### Brief:
Report every line of the data that includes "TRIANGLE".

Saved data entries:

##########

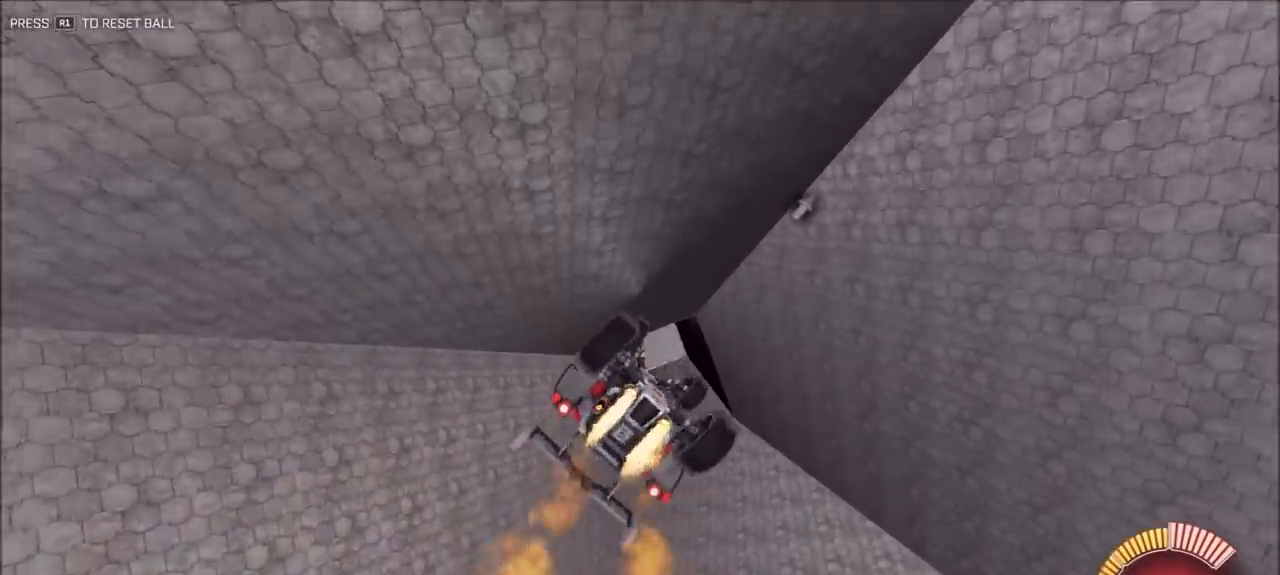
{"dt_ms": 500, "buttons": ["CIRCLE", "R2"], "left_stick": "left", "right_stick": "center", "events": [[50, "CIRCLE", "up"], [117, "CIRCLE", "down"], [250, "left_stick", "center"], [317, "L1", "up"], [450, "left_stick", "left"]]}
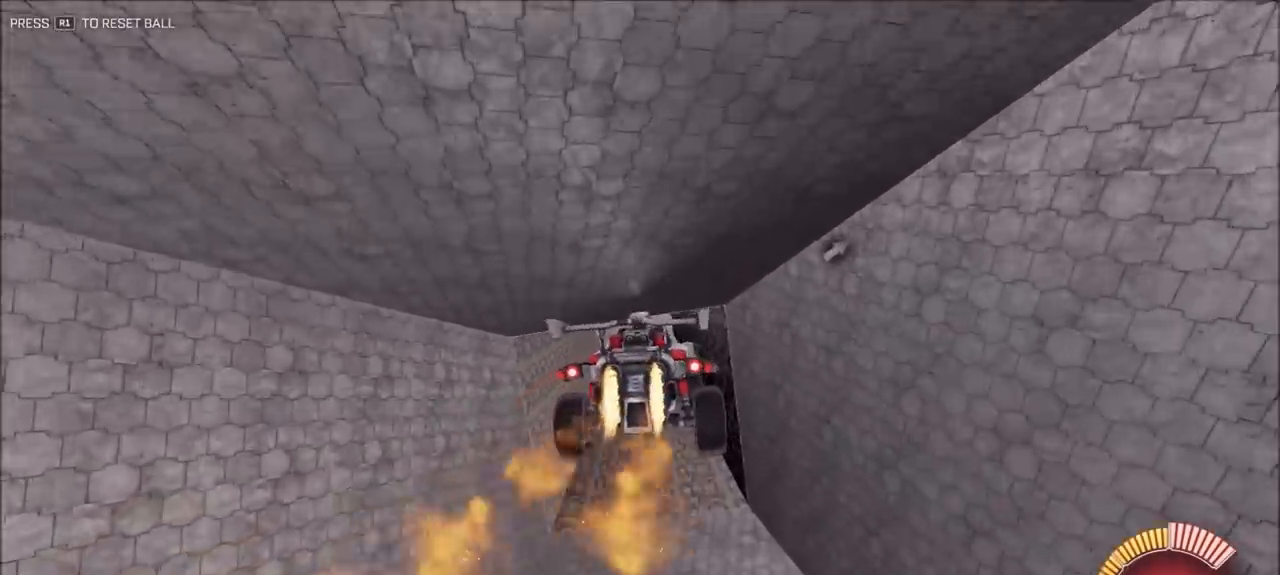
{"dt_ms": 500, "buttons": ["CIRCLE", "R2"], "left_stick": "down-right", "right_stick": "center", "events": [[383, "left_stick", "center"], [450, "left_stick", "down-right"]]}
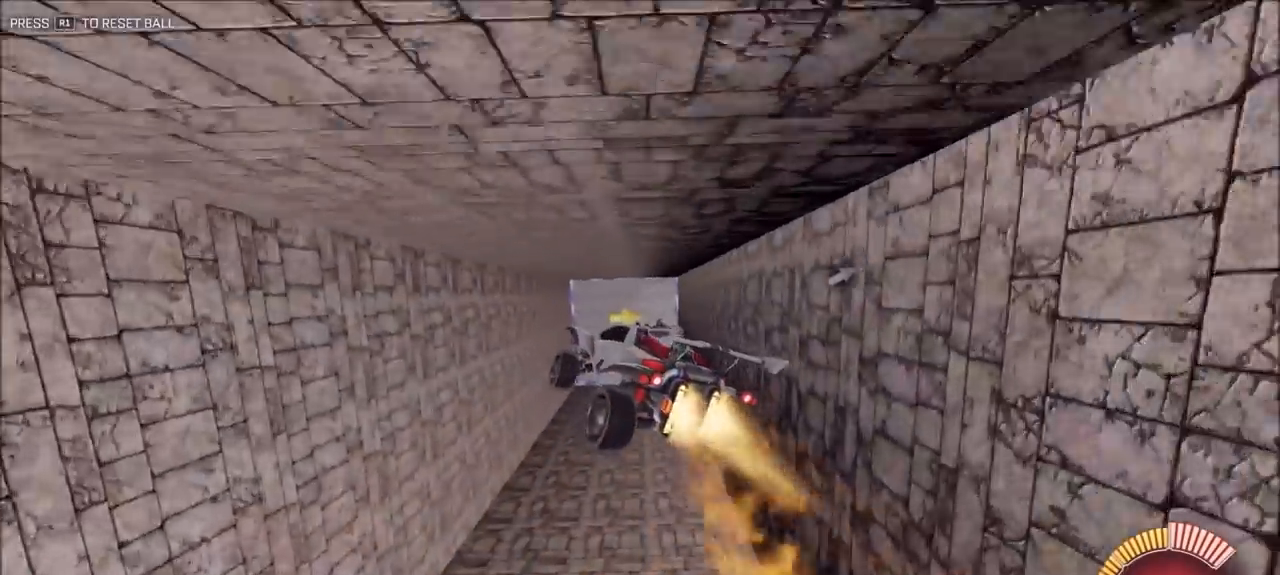
{"dt_ms": 500, "buttons": ["R2"], "left_stick": "up", "right_stick": "center", "events": [[17, "L1", "down"], [67, "CIRCLE", "up"], [133, "CIRCLE", "down"], [300, "CIRCLE", "up"], [300, "left_stick", "up-right"], [417, "L1", "up"], [450, "left_stick", "up"]]}
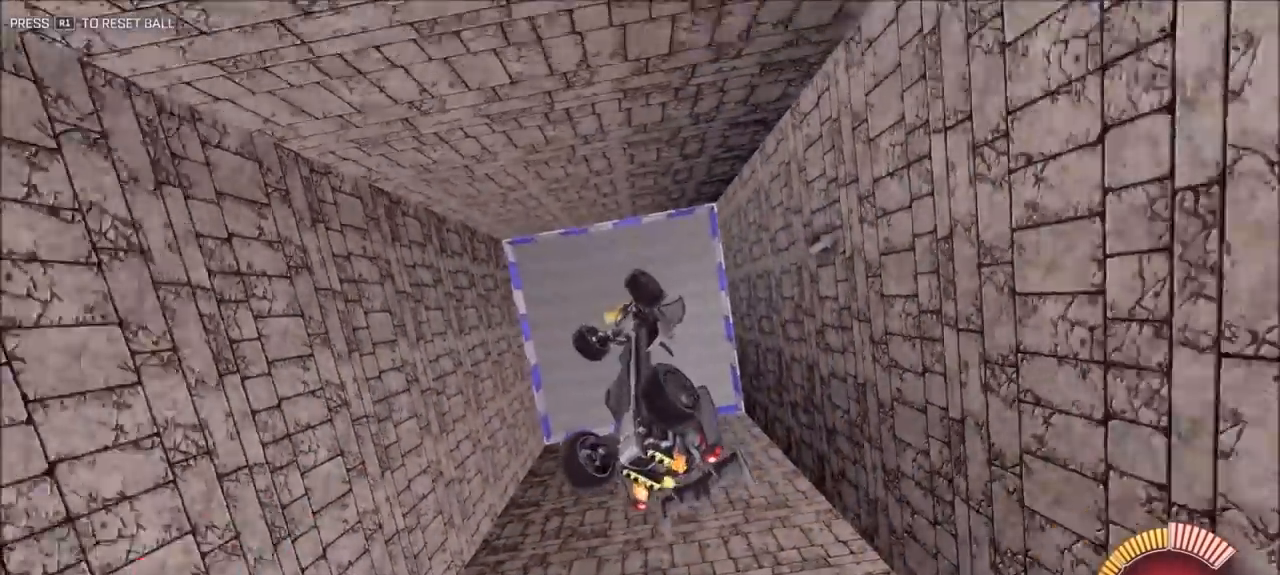
{"dt_ms": 500, "buttons": ["CIRCLE", "R2"], "left_stick": "center", "right_stick": "center", "events": [[117, "CIRCLE", "down"], [350, "left_stick", "center"]]}
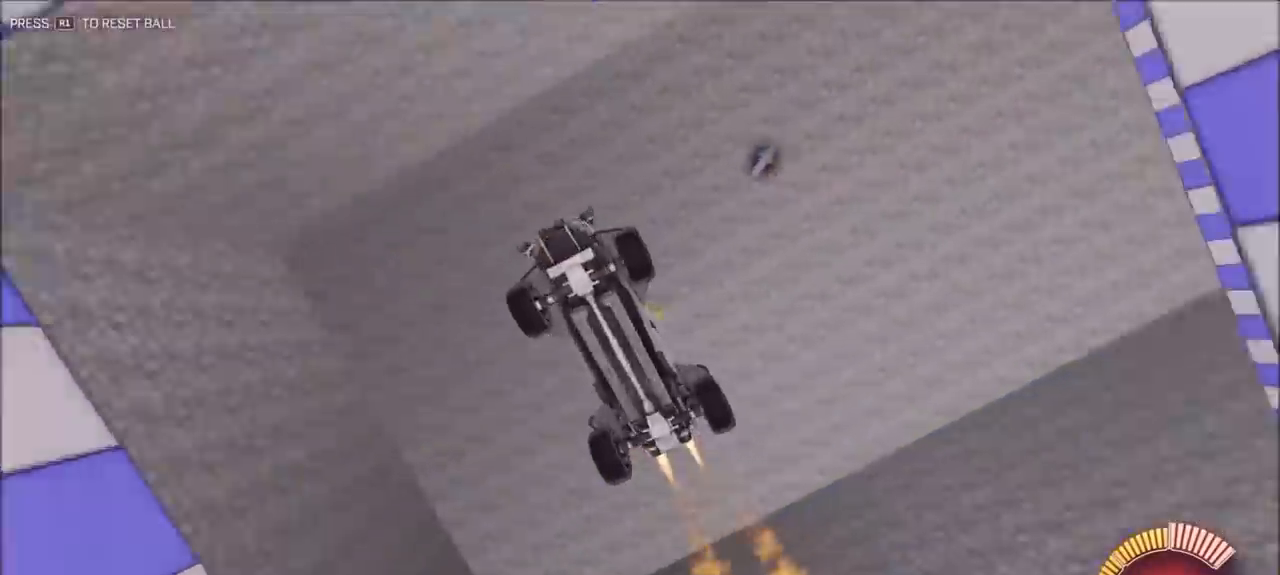
{"dt_ms": 500, "buttons": ["CIRCLE", "R2"], "left_stick": "up-left", "right_stick": "center", "events": [[50, "left_stick", "up"], [183, "left_stick", "center"], [383, "left_stick", "up-left"]]}
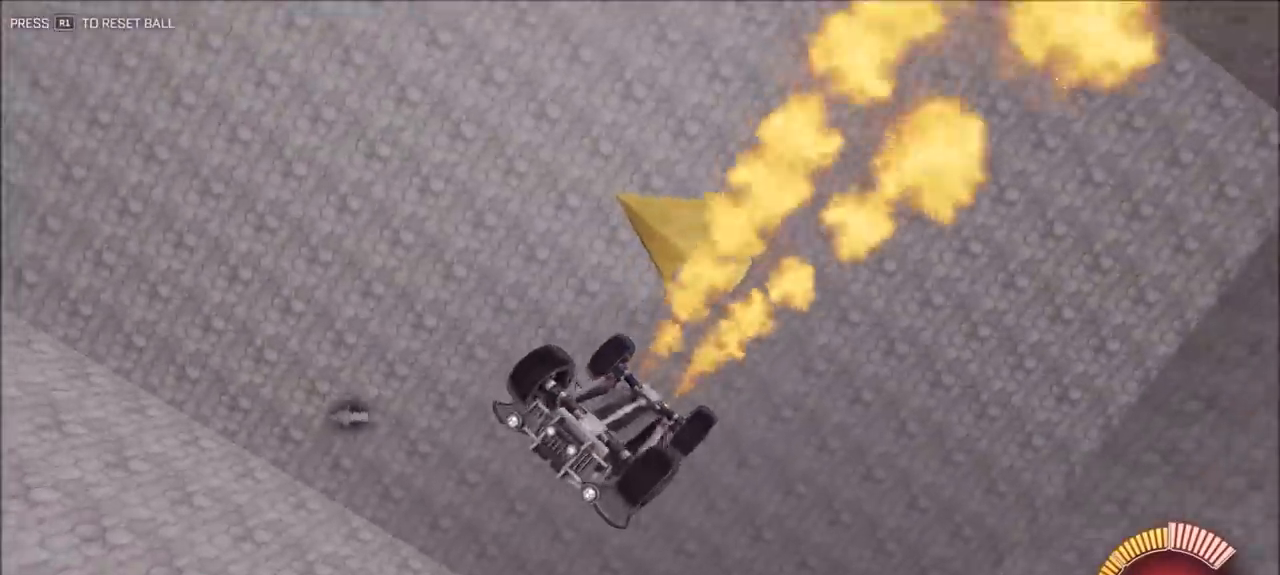
{"dt_ms": 500, "buttons": ["CIRCLE", "R2"], "left_stick": "down", "right_stick": "center", "events": [[83, "left_stick", "up"], [250, "left_stick", "center"], [317, "left_stick", "down"]]}
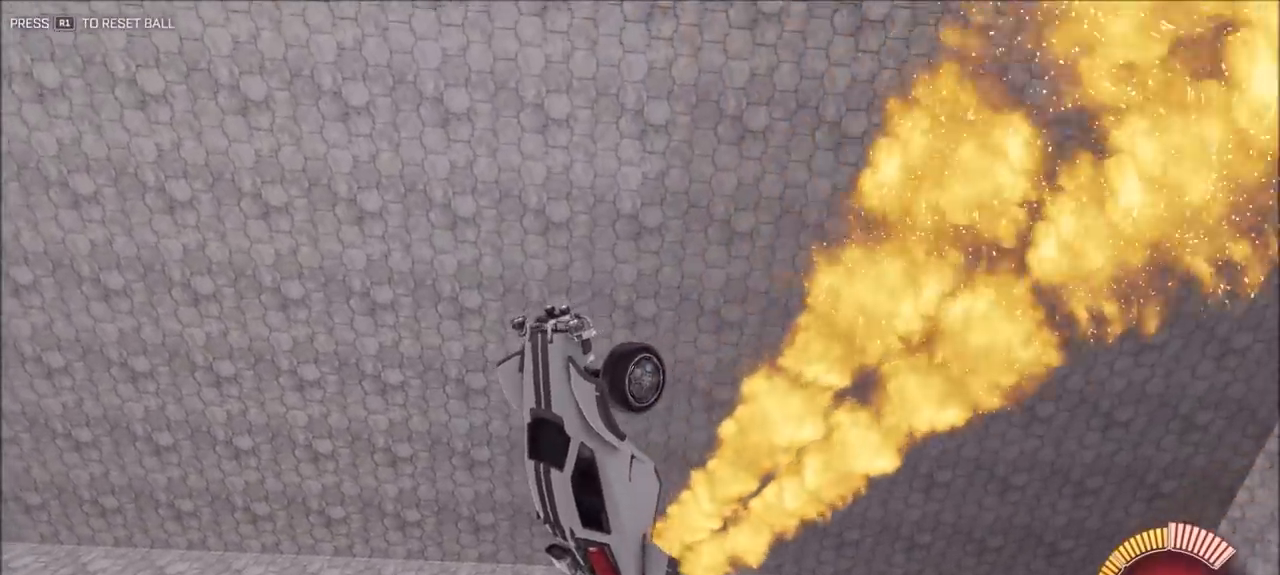
{"dt_ms": 500, "buttons": ["CIRCLE", "R2"], "left_stick": "left", "right_stick": "center", "events": [[50, "TRIANGLE", "down"], [117, "left_stick", "up-left"], [183, "TRIANGLE", "up"], [500, "left_stick", "left"]]}
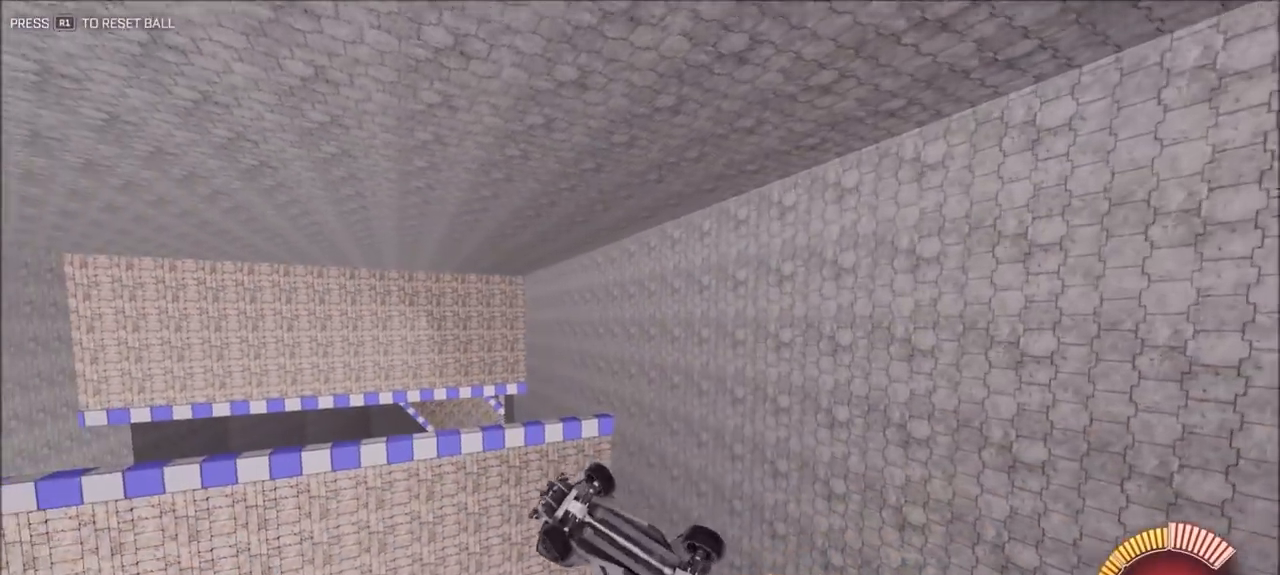
{"dt_ms": 500, "buttons": ["CIRCLE", "L1", "R2"], "left_stick": "left", "right_stick": "center", "events": [[183, "L1", "down"]]}
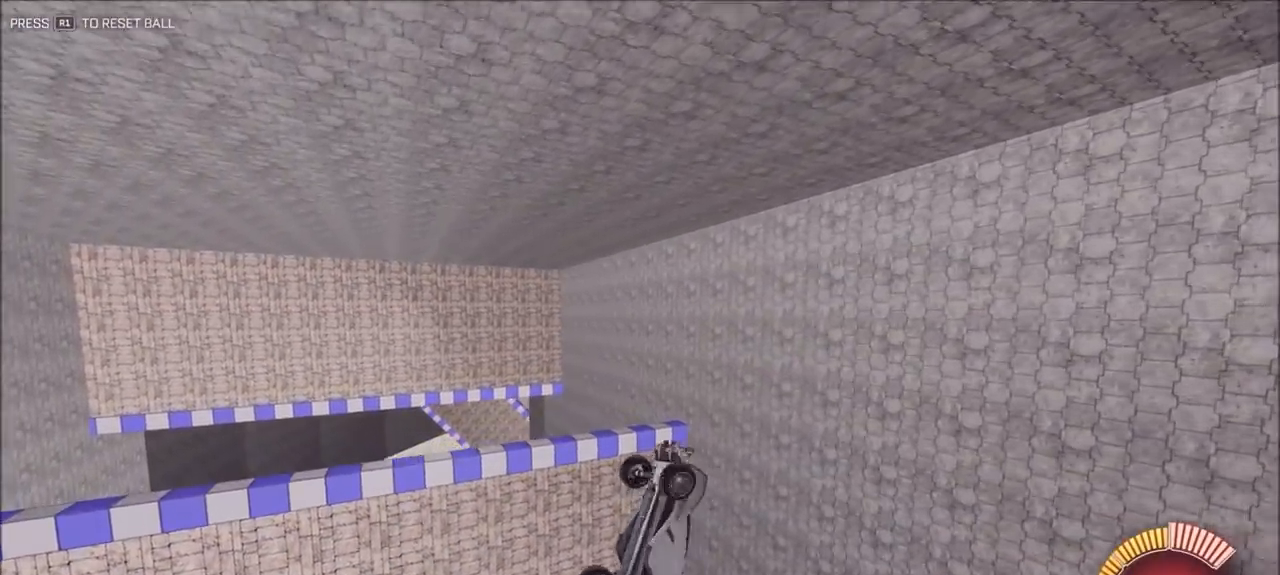
{"dt_ms": 500, "buttons": ["R2"], "left_stick": "up-right", "right_stick": "center", "events": [[17, "L1", "up"], [133, "TRIANGLE", "down"], [250, "TRIANGLE", "up"], [317, "left_stick", "up-right"], [417, "CIRCLE", "up"]]}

##########

### Answer for the task:
{"dt_ms": 500, "buttons": ["CIRCLE", "R2"], "left_stick": "left", "right_stick": "center", "events": [[50, "TRIANGLE", "down"], [117, "left_stick", "up-left"], [183, "TRIANGLE", "up"], [500, "left_stick", "left"]]}
{"dt_ms": 500, "buttons": ["R2"], "left_stick": "up-right", "right_stick": "center", "events": [[17, "L1", "up"], [133, "TRIANGLE", "down"], [250, "TRIANGLE", "up"], [317, "left_stick", "up-right"], [417, "CIRCLE", "up"]]}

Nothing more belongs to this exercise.